ISABELA
Je regarde l'horloge du fond de la salle. Le tic-tac incessant me fait presque oublier le bruit des élèves qui chuchotent, leur murmure devenant un bourdonnement d'arrière-plan. La lumière froide du néon brille sur les bureaux, et je me sens étrangement déconnectée. Le professeur explique quelque chose sur la reproduction des plantes un sujet qui aurait dû m'intéresser, si je ne me sentais pas aussi absente.
Je me perds dans mes pensées, observant les quelques feuilles qui dépassent de mon carnet, sans vraiment les voir. Un mouvement me fait lever la tête. Sienna, Ayla et Tahlia sont assises juste devant, rigolant à voix basse, leurs chuchotements trop bruyants pour être ignorés. Elles n'ont pas remarqué mon regard. Elles sont dans leur bulle, dans leur monde de privilèges, et tout ce qui m'intéresse à cet instant, c'est leur absence de conscience. Ce genre de gens qui ne réalisent jamais vraiment à quel point leurs mots peuvent blesser.

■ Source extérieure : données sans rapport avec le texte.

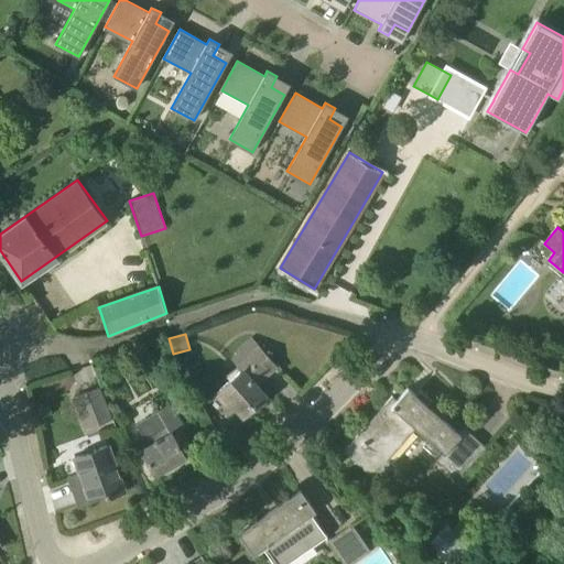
[(236,355),(242,361),(237,366),(241,370),(219,389),(220,390),(216,393),(225,403),(229,400),(243,415),(246,413),(247,415),(255,409),(253,407),(266,396),(256,384),(275,367),(252,340),(236,355)]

Le prof continue de parler, mais je décroche à nouveau. Mon esprit s'égare, me ramène à Violet. Cela fait quelques semaines qu'on a eu cette conversation... Ou plutôt ce face-à-face dans les toilettes. Elle m'avait regardée avec ce regard que je connaissais bien : une fierté dissimulée sous un voile de calme. Et même si elle n'avait rien dit après, j'avais compris. Elle me testait. Mais à son propre rythme. Elle ne me laissera pas entrer dans son monde aussi facilement.
Un léger sourire se forme sur mes lèvres.
Violet...
Elle est plus forte qu'elle ne veut bien l'admettre. Bien plus rusée. Mais j'aime ça. Et si je dois jouer la même partie qu'elle, je suis prête. Pour le moment, je ne fais que l'observer, mais chaque détail me parle de plus en plus.
Je tourne la tête pour observer un instant Sienna, qui est trop concentrée sur la discussion avec Ayla pour me remarquer. Si seulement elles savaient ce que cachait réellement cette fille. Si elles savaient qu'elles jouaient avec le feu en la provoquant... je ne suis même pas sûre qu'elles réaliseraient à quel point elles se trompent.
Je soupire discrètement et replonge dans mes notes. Les mots du professeur se perdent dans ma tête. Un brouhaha. Mais je n'ai plus envie d'écouter. J'ai ce pressentiment étrange qu'aujourd'hui, quelque chose va changer. Et peut-être que, pour une fois, je serai celle qui ouvrira les yeux sur une vérité cachée derrière une façade.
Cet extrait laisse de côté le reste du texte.